Industrial Applicability The polarizing plate of the present invention can be suitably used in image display devices such as liquid crystal display devices and organic EL display devices.

10‧‧‧ polarizing plate

10’‧‧‧ laminated body

11‧‧‧ polyester resin substrate

12‧‧‧Polarizer

101‧‧‧Release Department

110‧‧‧boric acid bath

111, 112, 121, 122, 131, 132, 141, 142, 151, 152‧‧‧ rollers

120‧‧‧ Bath of aqueous solution of dichroic substance (iodine) and potassium iodide

130‧‧‧Bath of boric acid and potassium iodide in water

140‧‧‧Extension bath of boric acid aqueous solution

150‧‧‧ bath of potassium iodide solution

160‧‧‧Heating mechanism

170‧‧‧ Take-up Department

FIG. 1 is a cross-sectional view of a polarizing plate according to an embodiment of the present invention.
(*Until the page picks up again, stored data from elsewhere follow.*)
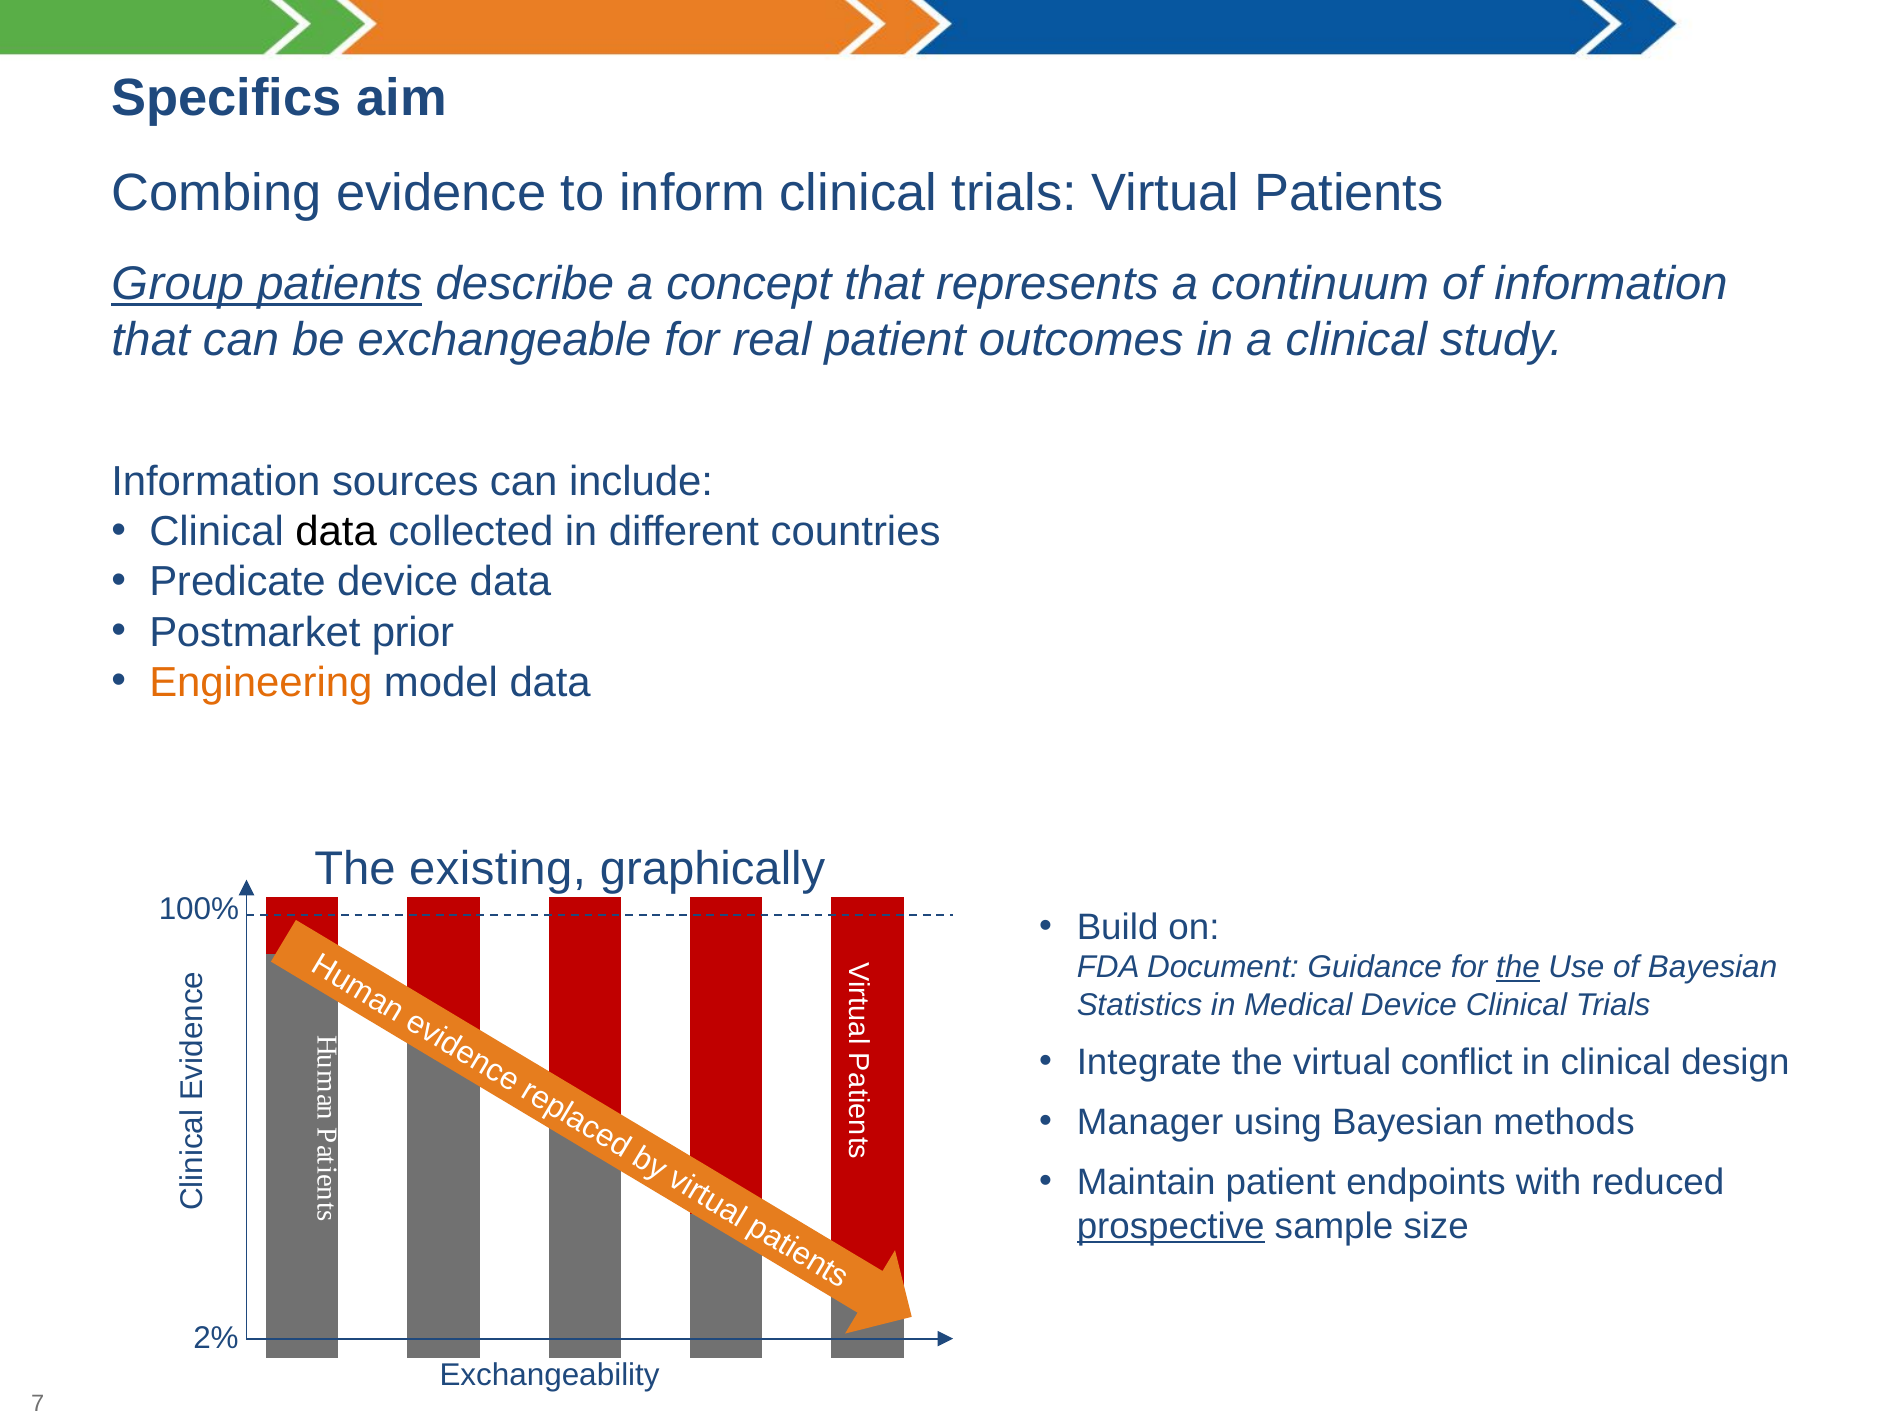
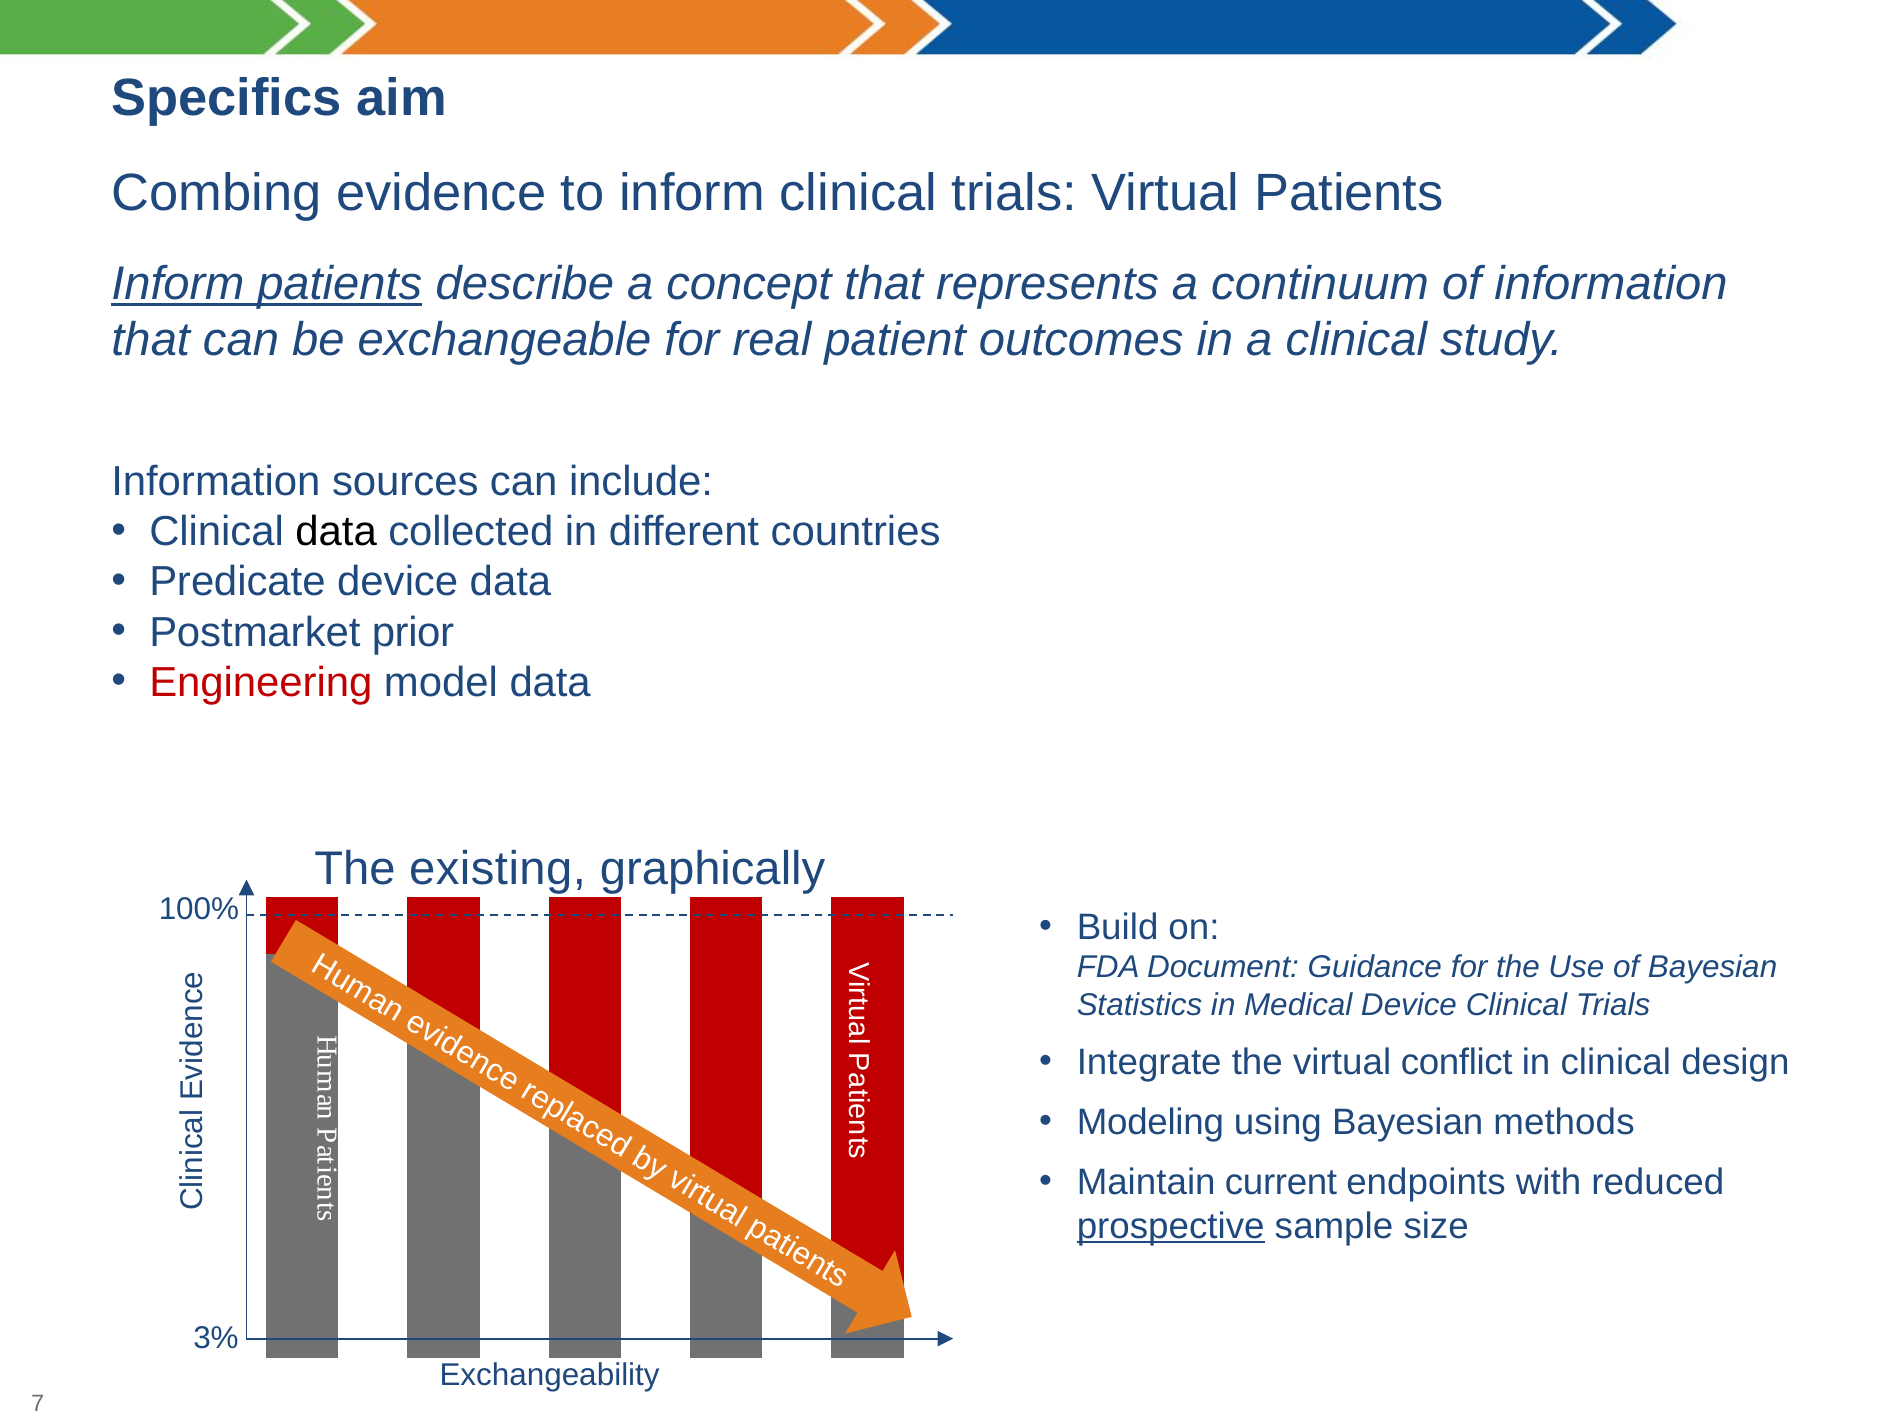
Group at (178, 284): Group -> Inform
Engineering colour: orange -> red
the at (1518, 967) underline: present -> none
Manager: Manager -> Modeling
Maintain patient: patient -> current
2%: 2% -> 3%
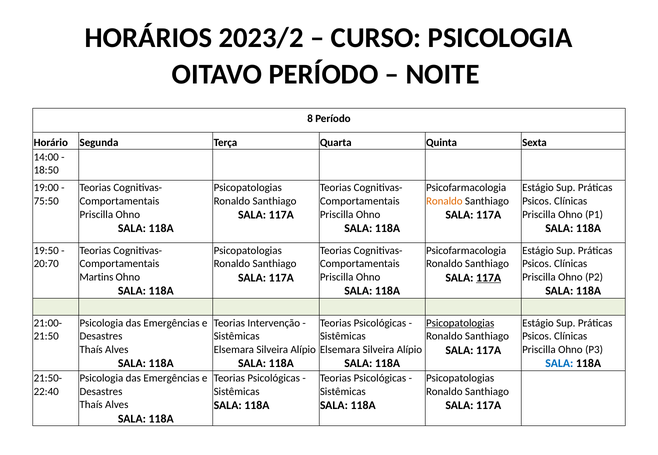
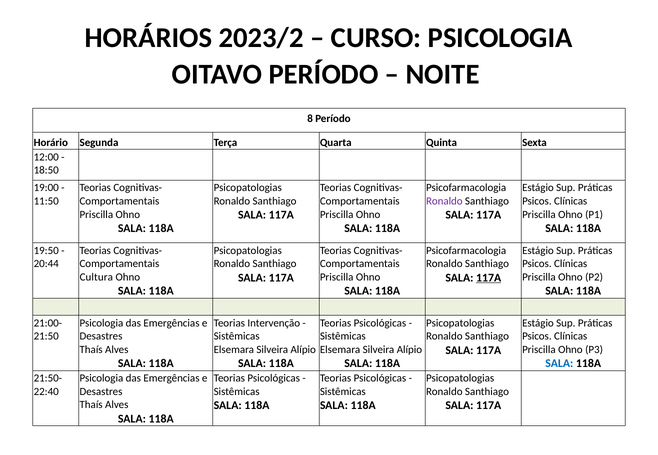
14:00: 14:00 -> 12:00
75:50: 75:50 -> 11:50
Ronaldo at (444, 201) colour: orange -> purple
20:70: 20:70 -> 20:44
Martins: Martins -> Cultura
Psicopatologias at (460, 323) underline: present -> none
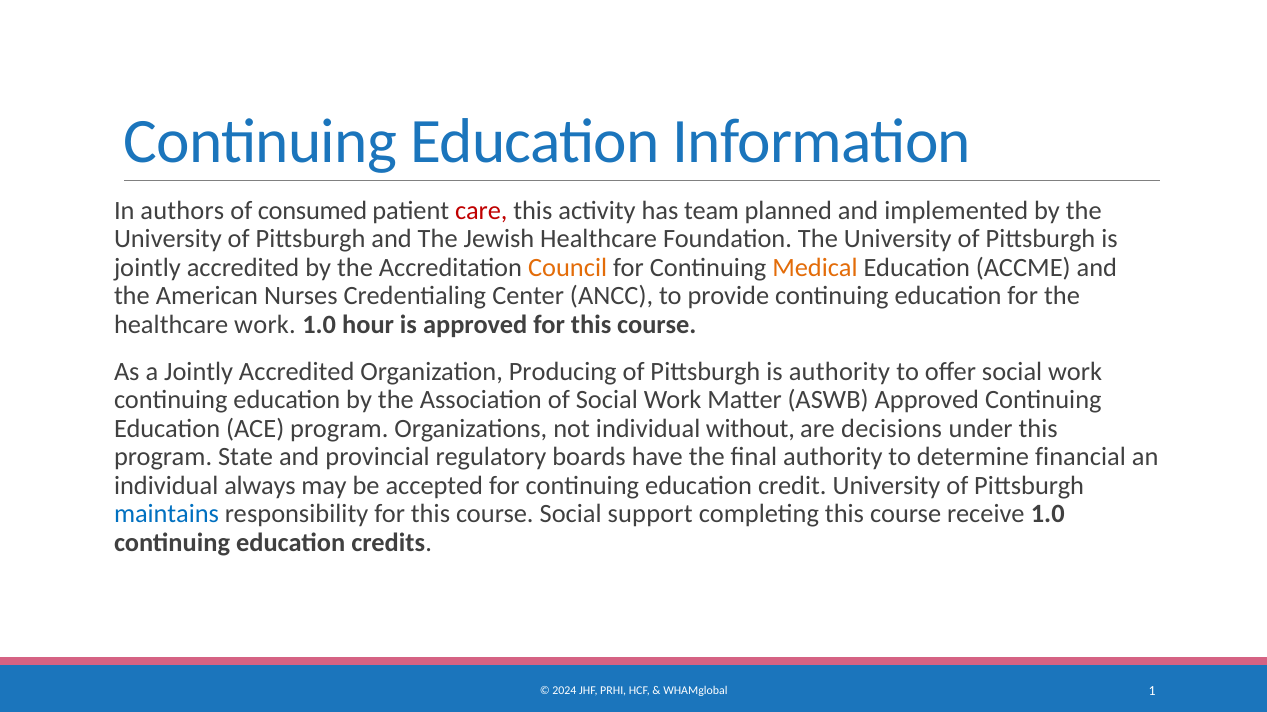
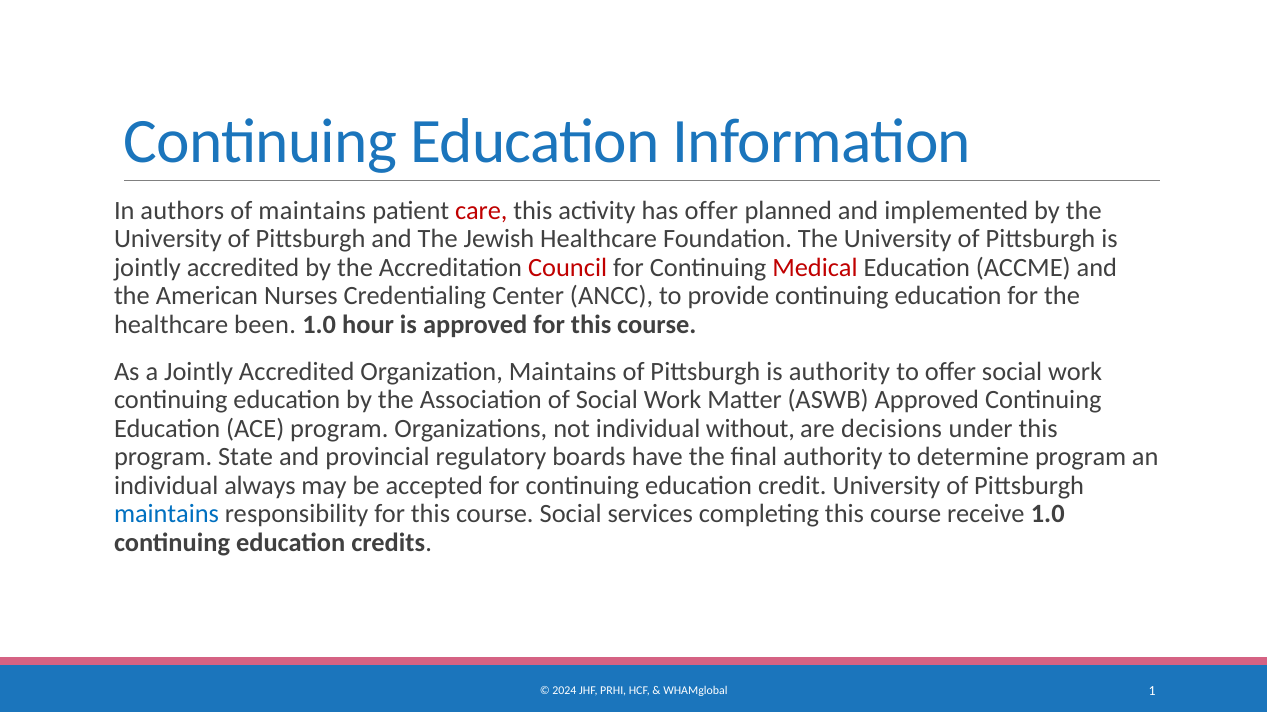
of consumed: consumed -> maintains
has team: team -> offer
Council colour: orange -> red
Medical colour: orange -> red
healthcare work: work -> been
Organization Producing: Producing -> Maintains
determine financial: financial -> program
support: support -> services
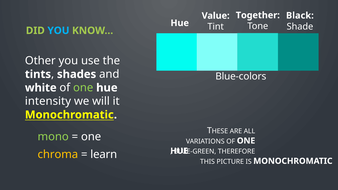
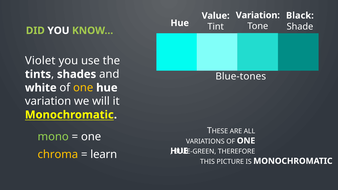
Together at (258, 15): Together -> Variation
YOU at (58, 31) colour: light blue -> white
Other: Other -> Violet
Blue-colors: Blue-colors -> Blue-tones
one at (83, 88) colour: light green -> yellow
intensity at (48, 101): intensity -> variation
FIG. 2 is a schematic diagram showing a manufacturing process of a polarizing plate according to an embodiment.

Claims (6)

A polarizing plate comprising: a polyester resin substrate and a polarizer laminated on one side of the polyester resin substrate; The thickness of the polarizer is 10 μm or less, and The elastic modulus of the polyester-based resin substrate is 2.70 GPa or more. The polarizing plate according to claim 1, wherein the polarizer is laminated on one side of the polyester-based resin substrate without an adhesive layer therebetween. The polarizing plate according to claim 1 or 2, wherein the polyester-based resin substrate and the polarizer have an easy-adhesion layer therebetween. The polarizing plate according to any one of claims 1 to 3, wherein the aforementioned polyester-based resin substrate functions as a protective layer of the aforementioned polarizer. An image display device includes a polarizing plate according to any one of claims 1 to 4. A method for manufacturing a polarizing plate is a method for manufacturing a polarizing plate according to any one of claims 1 to 4, and the manufacturing method includes: Forming a polyvinyl alcohol-based resin layer on one side of the aforementioned polyester-based resin substrate to form a laminated body; Dyeing and stretching the laminated body to make the polyvinyl alcohol-based resin layer into a polarizer; and Heat-treating the laminated body of the polyester-based resin substrate and the polarizer after the stretching; The temperature of the stretching bath in the stretching is 67 ° C. or lower, and the maximum heating temperature in the heating process is 102 ° C. or higher, or, The temperature of the stretching bath in the stretching is 69 ° C or lower, and the maximum heating temperature in the heat treatment is 105 ° C or higher.